Miss Pym and a Friend

Miss Pym and a Friend

Monday, March 14, 2022

Skyward for March 2022 by guest blogger David Levy

 


Once again, here is our guest blogger, Dr. David Levy.  This post is dedicated to the memory of our friend, Terry Dufek, avid astronomer and aficionado of action figures.

Skyward for March 2022

 


Picture Caption:  Eureka, one of my telescopes, is probably s bit
better than the one referred to in Wordsworth's 1806 poem Star Gazers.

Star Gazers

What crowd is this?  What have we here?  We must not pass it by;

A telescope upon its frame, and pointed to the sky…

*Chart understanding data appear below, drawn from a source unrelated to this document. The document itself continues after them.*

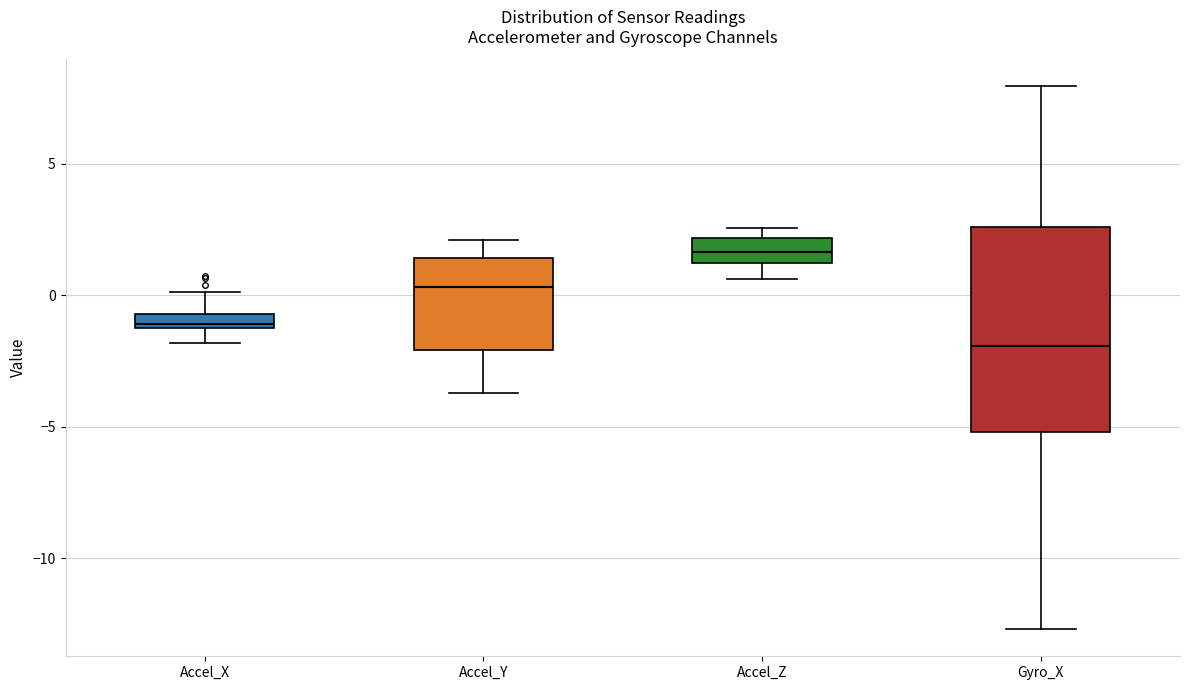

Where is the lower edge of the box for Accel_Y on the y-axis? The values are not printed on the chart, so give them approximately, as read against the axis.

-2.0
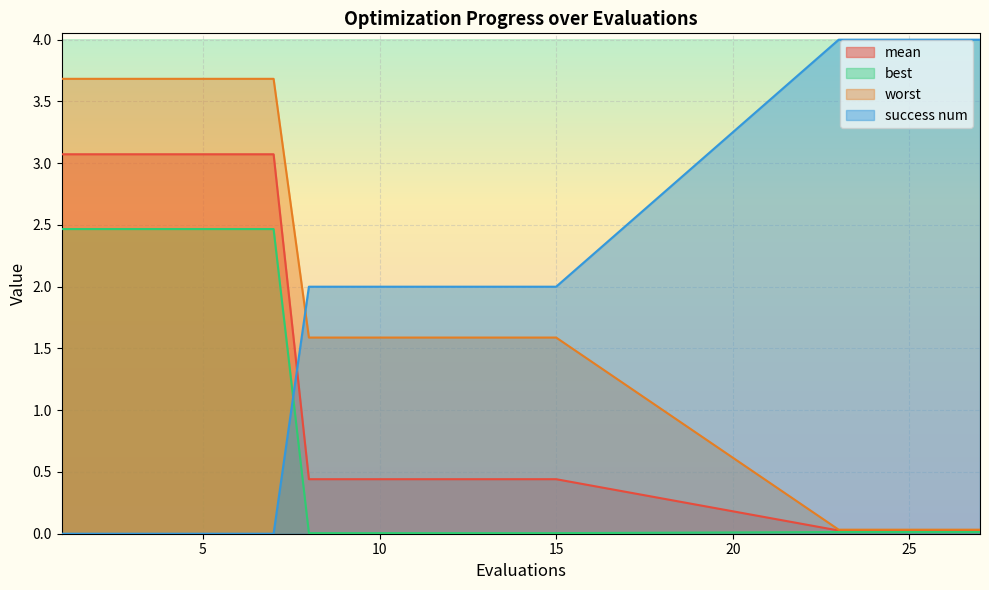

True or false: best and mean intersect in this chart.

False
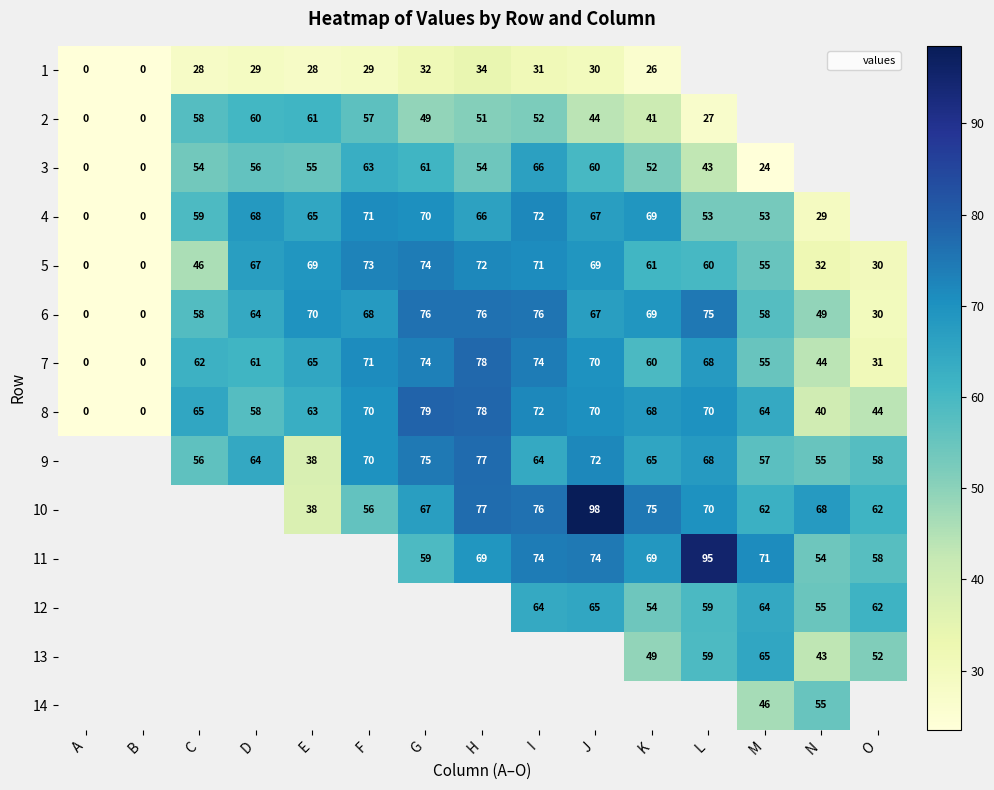

Between E and H, which is larger?

H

n      William Wordsworth, 1806

 

While I was working on my master’s degree at Queen’s University in Canada some 42 years ago, I came across this poem, loved it, and decided to include it in my thesis.  Norman MacKenzie, my thesis advisor, a scholar and a genius, pencilled one comment at the bottom of this poem:  “Wordsworth wrote some wretched verse.”    Norman did not have much of a sense of humour, but I am still laughing at his written comment.   

In his poem, Wordsworth complains about how many people who look through a telescope are disappointed in what they see.  At no point in time is that idea more cogent than now.  If a telescope we look through cannot offer us a view as good as a space telescope, then that telescope is a failure. 

By the end of the poem, the crowd abandons the telescope:

 

One after one they take their turns, nor have I one espied

That doth not slackly go away, as if dissatisfied.

For me, the night sky is far more than our imagined perceptions of what we can see through a telescope.  Some of us can look at an internet photograph all day long, but not I.  The beauty of the sky lies in its reality. The planets I see are real worlds.  The constellations I point out to young observers contain real stars.  One evening I asked a group if they had seen the recent eclipse of the Moon.  “Yes,” answered one, “I saw it online.”  No, he didn’t.  Eclipses are real only if you see them in the sky, while they are happening.

It is a given that a back yard telescope will never show us Jupiter as detailed or as colorful as a telescope out in space will.  What that telescope does show us is the genuine sky, a sky without artificial color enhancement, a sky as it really exists on top of our heads on every clear night.   It shows us a sky untarnished by the trivial events of the day, and unspoiled by petty concerns that are bothering us.  Our own telescope truly shows us the Moon as it was a third of a second  ago,  a star as it appeared thirty-four years ago, or a galaxy as it appeared  twelve million years in the past.  Our back yard telescope shows us what is there, and unlike the crowd from 1806 that left dissatisfied, the people of today can understand that the sky they see is real.